Despite its flaws and lack of political context, the new series on Netflix is a much-needed breakthrough in documentary making.
Subrata Roy and Vijay Mallya at a news conference in New Delhi, October 11, 2011. Photo: REUTERS/Adnan Abidi/Files
Somewhere towards the end of the second episode of Bad Boy Billionaires, on the fugitive businessman Nirav Modi, Manoj Kharat, a clerk in Punjab National Bank, says, “My life is over, I am half-dead anyway.” Kharat was the man who entered data given by his boss Gokulnath Shetty in the Fort branch of the bank, from where Modi’s empire was funded. The letters of undertaking kept on being issued from this branch, with no backing of collateral or security.
It was on the basis of these LoUs, totally amounting to an astounding $1.8 billion dollars, that Modi built a network of stores in New York, London, Hong Kong and Beijing, held lavish parties, bought top-end homes and art. The many models he signed up to show off his designs too were indirectly paid for by this bank and thus, finally by small depositors. The cream of Mumbai society attended his soirées where the champagne was flowing; no one really asking where he was getting the money from to expand so quickly. As we see repeatedly in this series, the cream of society – rich and dense – doesn’t ask questions, it just goes with the flow.

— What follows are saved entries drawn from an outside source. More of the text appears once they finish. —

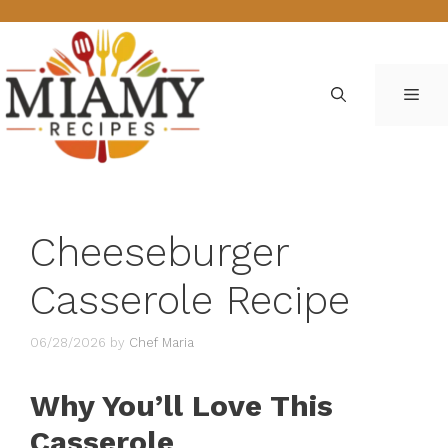
Skip
to
content
ME
Cheeseburger
Casserole Recipe
06/28/2026
by
Chef Maria
Why You’ll Love This
Casserole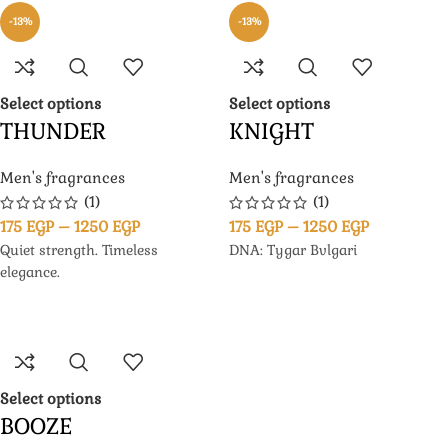
-13%
-13%
Select options
Select options
THUNDER
KNIGHT
Men's fragrances
Men's fragrances
(1)
(1)
175
EGP
–
1250
EGP
175
EGP
–
1250
EGP
Quiet strength. Timeless
DNA: Tygar Bvlgari
elegance.
Select options
BOOZE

Kharat was jailed for three months – “It is another kind of hell,” he says. He is a mere footnote in this larger story of glitter and dazzle. There is every likelihood that he and his boss, middle-class office-goers – were never invited to those parties even though they were facilitating Modi’s illicit fortunes.
Each of the three released episodes in the series, on Modi, Vijay Mallya and Subrata Roy, show the stories of those who suffered the most while the men became richer and richer – small income men and women, trying to increase their modest amounts in the hope that it will give them a better life. Each of the stories is heart-rending.
But this is ultimately a series about the rich and famous. Netflix would never have bought a pitch about a series called Manoj Kharat, or for that matter, Punam Gupta, the articulate agent for Sahara’s chit funds – which was little more than a Ponzi scheme – who found it difficult to access the funds she had got her neighbours in a Mumbai slum to deposit with the company. But all three episodes have given a platform to the voices of those who have suffered a lot, while telling the stories of these scamsters – there is no other word for them. Sahara’s is the most interesting story, and the sharpest made episode, with Mallya following – for all his diamonds and the scale of the fraud, Modi is a dull, every day scamster. The documentary on him is in the same vein, being little more than a montage of his promotional films.